Sorel, where are you?The moment he sent this message, his own words returned to him in his in-box, and for a split second he imagined she was writing back. New message. Subject: Where are you?
But the message wasn’t from Sorel, it was the usual ping from Jonathan. Orion was late. The R & D meeting had started. Where are you?
R & D meetings weren’t bad—just Orion, Aldwin, Jake, Jonathan, and Oskar, their old advisor, now chief scientist. As students, Orion and his friends had gathered in Oskar’s office and worked for results worthy of a paper at STOC or FOCS. Now the aim was new product and patents for the company: more customers, fresh revenue, to build on the upcoming IPO. The stakes were higher now, the goals financial, but meetings with Oskar were the same as always. Four guys in mismatched swivel chairs, vying to impress their difficult-to-please professor.
Oskar did not acknowledge Orion when he bounded in and took his seat in the corner. He continued scribbling on the oversized whiteboard covering his office wall. When Oskar finished, he stood back and everyone gazed at his new model for a secure system. The drawing looked like an exploding star.
“What if you drew these edges together?” Jonathan asked.
“Show me.”
Jonathan took a green dry-erase marker and simplified the star.
Oskar shook his head and took the marker out of Jonathan’s hand. “This is the flaw. Do you see?”
Orion didn’t see, but Jonathan flushed a little where he was standing by the board, and tried to explain himself.
“N-N-N-No.” Oskar wagged his finger at Jonathan, shooting him down.

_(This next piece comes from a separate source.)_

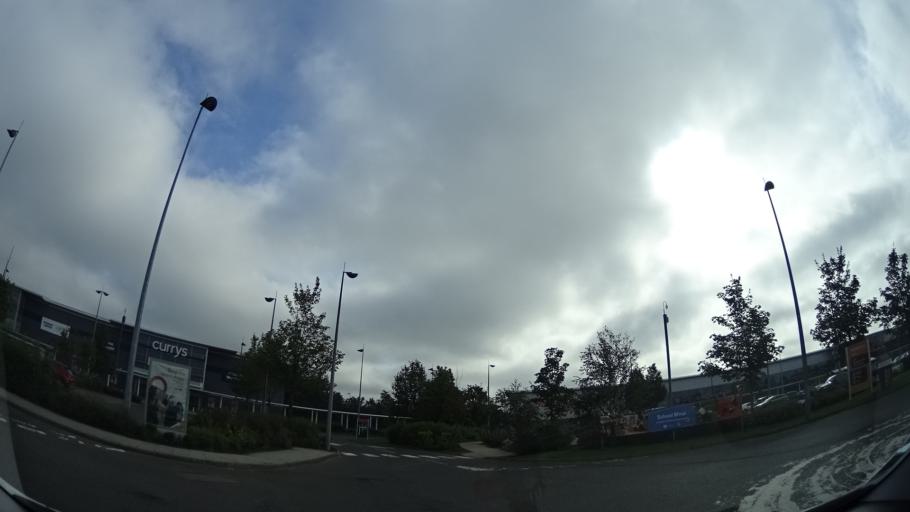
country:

“What if you tried this?” Jake rubbed out half of Jonathan’s star with his hand and redrew it in red.
Long pause, as Oskar considered the board, and his students waited for his verdict. Their resident cryptographer was a lively seventy-year-old who had come to America by way of Israel. His eyes were small and gleaming, as was his bald head. He had been married “once upon a time” as he put it, and his son and daughter were both theoretical computer scientists, one at Hebrew University and one at Carnegie Mellon. Oskar’s accomplished children were nowhere near as accomplished as he, but Oskar did not lose sleep over this. He was accustomed to his superiority.
He was so much fun, thought Jake. Otherworldly, mused Orion. Egomaniacal, Jonathan protested silently.
Jonathan was slightly out of sorts, annoyed with Orion for coming late, jealous of Jake’s easy brilliance. As CTO, Jonathan did the most on a day-to-day basis to build the company. He did the most and cared the most, and yet, in Oskar’s office, Jake’s ideas were the best. Jake did not work for those ideas; he did not have to travel or negotiate or fight for them. He was original. And Jonathan was smart enough to understand the value of everything Jake said. The businessman he was becoming rejoiced and looked for ways to capitalize on Jake’s gifts, but the boy in Jonathan felt differently.
“Don’t you think it’s good for you to fall short sometimes?” Emily had suggested once, a question sweet and also cutting as she lay folded in his arms.
“No,” Jonathan had retorted. “I don’t think it’s good for me at all.”